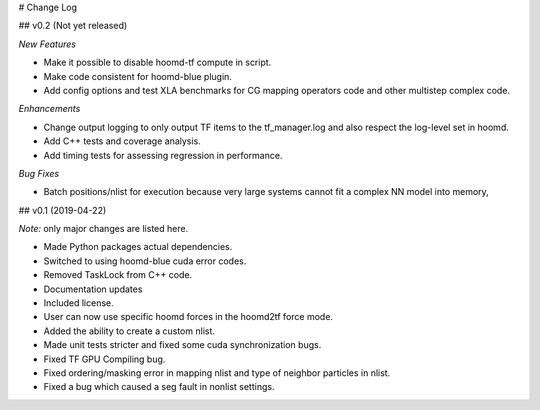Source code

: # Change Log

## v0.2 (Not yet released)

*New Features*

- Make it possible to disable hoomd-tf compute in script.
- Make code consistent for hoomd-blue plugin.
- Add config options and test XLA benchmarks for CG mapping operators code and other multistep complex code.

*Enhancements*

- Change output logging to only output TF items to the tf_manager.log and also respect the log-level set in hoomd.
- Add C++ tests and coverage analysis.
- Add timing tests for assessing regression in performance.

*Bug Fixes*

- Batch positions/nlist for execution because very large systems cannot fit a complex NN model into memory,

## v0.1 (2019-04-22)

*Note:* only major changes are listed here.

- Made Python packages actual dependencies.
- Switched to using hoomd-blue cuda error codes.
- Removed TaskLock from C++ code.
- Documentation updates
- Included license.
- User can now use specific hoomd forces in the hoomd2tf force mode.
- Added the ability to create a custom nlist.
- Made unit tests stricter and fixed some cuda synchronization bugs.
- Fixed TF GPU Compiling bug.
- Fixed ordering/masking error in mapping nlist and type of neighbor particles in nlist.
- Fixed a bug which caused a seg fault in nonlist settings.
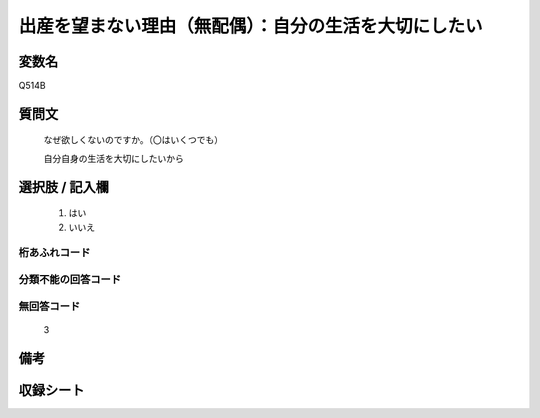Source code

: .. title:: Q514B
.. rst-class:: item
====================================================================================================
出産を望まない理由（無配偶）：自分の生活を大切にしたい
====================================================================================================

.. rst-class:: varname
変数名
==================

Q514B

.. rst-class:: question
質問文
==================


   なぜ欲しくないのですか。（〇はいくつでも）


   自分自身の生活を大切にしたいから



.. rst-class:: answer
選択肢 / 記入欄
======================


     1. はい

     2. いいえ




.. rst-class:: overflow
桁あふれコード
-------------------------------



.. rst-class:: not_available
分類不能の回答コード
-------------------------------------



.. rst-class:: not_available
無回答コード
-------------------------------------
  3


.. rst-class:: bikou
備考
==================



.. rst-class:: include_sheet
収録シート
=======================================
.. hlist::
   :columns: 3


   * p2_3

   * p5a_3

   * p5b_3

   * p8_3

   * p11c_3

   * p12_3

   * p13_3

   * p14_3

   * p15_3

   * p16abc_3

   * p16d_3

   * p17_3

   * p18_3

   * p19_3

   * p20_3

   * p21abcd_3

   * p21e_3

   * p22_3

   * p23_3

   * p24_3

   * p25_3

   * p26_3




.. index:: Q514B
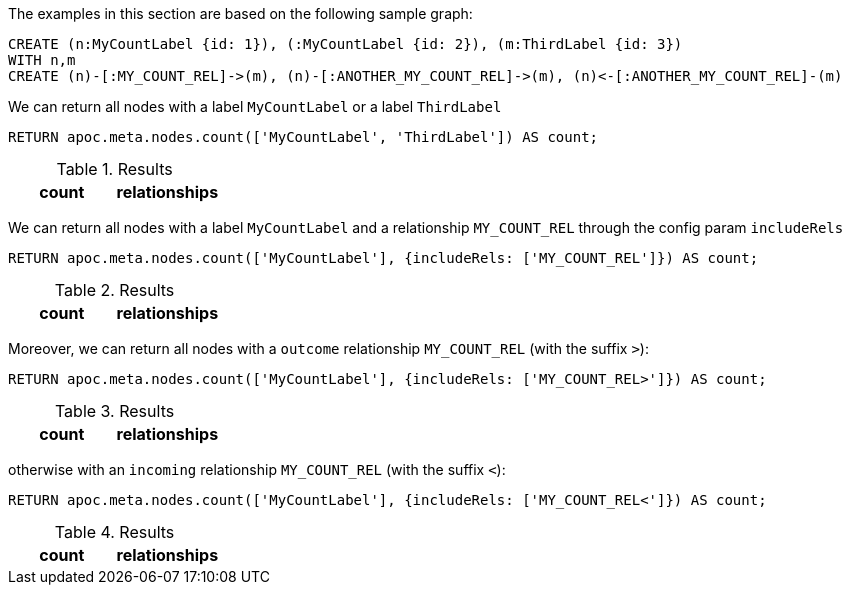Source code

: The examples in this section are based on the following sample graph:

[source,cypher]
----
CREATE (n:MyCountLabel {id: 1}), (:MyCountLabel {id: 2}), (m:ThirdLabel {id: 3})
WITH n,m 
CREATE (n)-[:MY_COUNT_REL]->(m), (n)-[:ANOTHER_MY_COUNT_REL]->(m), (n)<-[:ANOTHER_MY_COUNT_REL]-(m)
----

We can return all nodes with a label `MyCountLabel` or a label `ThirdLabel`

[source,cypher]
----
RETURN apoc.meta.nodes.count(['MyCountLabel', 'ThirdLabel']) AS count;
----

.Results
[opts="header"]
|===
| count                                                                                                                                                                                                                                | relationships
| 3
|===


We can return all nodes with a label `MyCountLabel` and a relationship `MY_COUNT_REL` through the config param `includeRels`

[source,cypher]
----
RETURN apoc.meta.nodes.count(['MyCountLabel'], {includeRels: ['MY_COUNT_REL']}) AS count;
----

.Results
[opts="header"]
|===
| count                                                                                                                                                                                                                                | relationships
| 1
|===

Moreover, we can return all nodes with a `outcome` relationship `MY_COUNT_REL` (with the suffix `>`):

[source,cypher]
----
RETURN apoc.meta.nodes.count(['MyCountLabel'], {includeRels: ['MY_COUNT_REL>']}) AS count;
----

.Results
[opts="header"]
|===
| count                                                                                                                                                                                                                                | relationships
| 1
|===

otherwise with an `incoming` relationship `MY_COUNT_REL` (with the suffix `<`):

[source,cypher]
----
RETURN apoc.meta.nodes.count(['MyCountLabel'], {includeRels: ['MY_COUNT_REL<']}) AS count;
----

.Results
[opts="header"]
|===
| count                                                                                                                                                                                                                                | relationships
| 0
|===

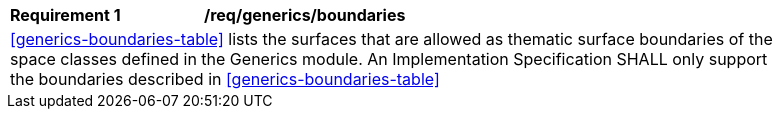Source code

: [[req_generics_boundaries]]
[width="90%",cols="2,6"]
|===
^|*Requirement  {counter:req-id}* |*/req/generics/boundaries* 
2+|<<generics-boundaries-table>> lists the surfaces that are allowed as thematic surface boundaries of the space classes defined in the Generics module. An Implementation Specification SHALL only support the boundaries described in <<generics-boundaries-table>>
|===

+-------+

### What needs to be done
Set down all entries above again, exactly, without images.

### Answer box
Source code

: # Change Log

## v0.2 (Not yet released)

*New Features*

- Make it possible to disable hoomd-tf compute in script.
- Make code consistent for hoomd-blue plugin.
- Add config options and test XLA benchmarks for CG mapping operators code and other multistep complex code.

*Enhancements*

- Change output logging to only output TF items to the tf_manager.log and also respect the log-level set in hoomd.
- Add C++ tests and coverage analysis.
- Add timing tests for assessing regression in performance.

*Bug Fixes*

- Batch positions/nlist for execution because very large systems cannot fit a complex NN model into memory,

## v0.1 (2019-04-22)

*Note:* only major changes are listed here.

- Made Python packages actual dependencies.
- Switched to using hoomd-blue cuda error codes.
- Removed TaskLock from C++ code.
- Documentation updates
- Included license.
- User can now use specific hoomd forces in the hoomd2tf force mode.
- Added the ability to create a custom nlist.
- Made unit tests stricter and fixed some cuda synchronization bugs.
- Fixed TF GPU Compiling bug.
- Fixed ordering/masking error in mapping nlist and type of neighbor particles in nlist.
- Fixed a bug which caused a seg fault in nonlist settings.
Source code

: .. title:: Q514B
.. rst-class:: item
====================================================================================================
出産を望まない理由（無配偶）：自分の生活を大切にしたい
====================================================================================================

.. rst-class:: varname
変数名
==================

Q514B

.. rst-class:: question
質問文
==================


   なぜ欲しくないのですか。（〇はいくつでも）


   自分自身の生活を大切にしたいから



.. rst-class:: answer
選択肢 / 記入欄
======================


     1. はい

     2. いいえ




.. rst-class:: overflow
桁あふれコード
-------------------------------



.. rst-class:: not_available
分類不能の回答コード
-------------------------------------



.. rst-class:: not_available
無回答コード
-------------------------------------
  3


.. rst-class:: bikou
備考
==================



.. rst-class:: include_sheet
収録シート
=======================================
.. hlist::
   :columns: 3


   * p2_3

   * p5a_3

   * p5b_3

   * p8_3

   * p11c_3

   * p12_3

   * p13_3

   * p14_3

   * p15_3

   * p16abc_3

   * p16d_3

   * p17_3

   * p18_3

   * p19_3

   * p20_3

   * p21abcd_3

   * p21e_3

   * p22_3

   * p23_3

   * p24_3

   * p25_3

   * p26_3




.. index:: Q514B
Source code

: The examples in this section are based on the following sample graph:

[source,cypher]
----
CREATE (n:MyCountLabel {id: 1}), (:MyCountLabel {id: 2}), (m:ThirdLabel {id: 3})
WITH n,m 
CREATE (n)-[:MY_COUNT_REL]->(m), (n)-[:ANOTHER_MY_COUNT_REL]->(m), (n)<-[:ANOTHER_MY_COUNT_REL]-(m)
----

We can return all nodes with a label `MyCountLabel` or a label `ThirdLabel`

[source,cypher]
----
RETURN apoc.meta.nodes.count(['MyCountLabel', 'ThirdLabel']) AS count;
----

.Results
[opts="header"]
|===
| count                                                                                                                                                                                                                                | relationships
| 3
|===


We can return all nodes with a label `MyCountLabel` and a relationship `MY_COUNT_REL` through the config param `includeRels`

[source,cypher]
----
RETURN apoc.meta.nodes.count(['MyCountLabel'], {includeRels: ['MY_COUNT_REL']}) AS count;
----

.Results
[opts="header"]
|===
| count                                                                                                                                                                                                                                | relationships
| 1
|===

Moreover, we can return all nodes with a `outcome` relationship `MY_COUNT_REL` (with the suffix `>`):

[source,cypher]
----
RETURN apoc.meta.nodes.count(['MyCountLabel'], {includeRels: ['MY_COUNT_REL>']}) AS count;
----

.Results
[opts="header"]
|===
| count                                                                                                                                                                                                                                | relationships
| 1
|===

otherwise with an `incoming` relationship `MY_COUNT_REL` (with the suffix `<`):

[source,cypher]
----
RETURN apoc.meta.nodes.count(['MyCountLabel'], {includeRels: ['MY_COUNT_REL<']}) AS count;
----

.Results
[opts="header"]
|===
| count                                                                                                                                                                                                                                | relationships
| 0
|===

Source code

: [[req_generics_boundaries]]
[width="90%",cols="2,6"]
|===
^|*Requirement  {counter:req-id}* |*/req/generics/boundaries* 
2+|<<generics-boundaries-table>> lists the surfaces that are allowed as thematic surface boundaries of the space classes defined in the Generics module. An Implementation Specification SHALL only support the boundaries described in <<generics-boundaries-table>>
|===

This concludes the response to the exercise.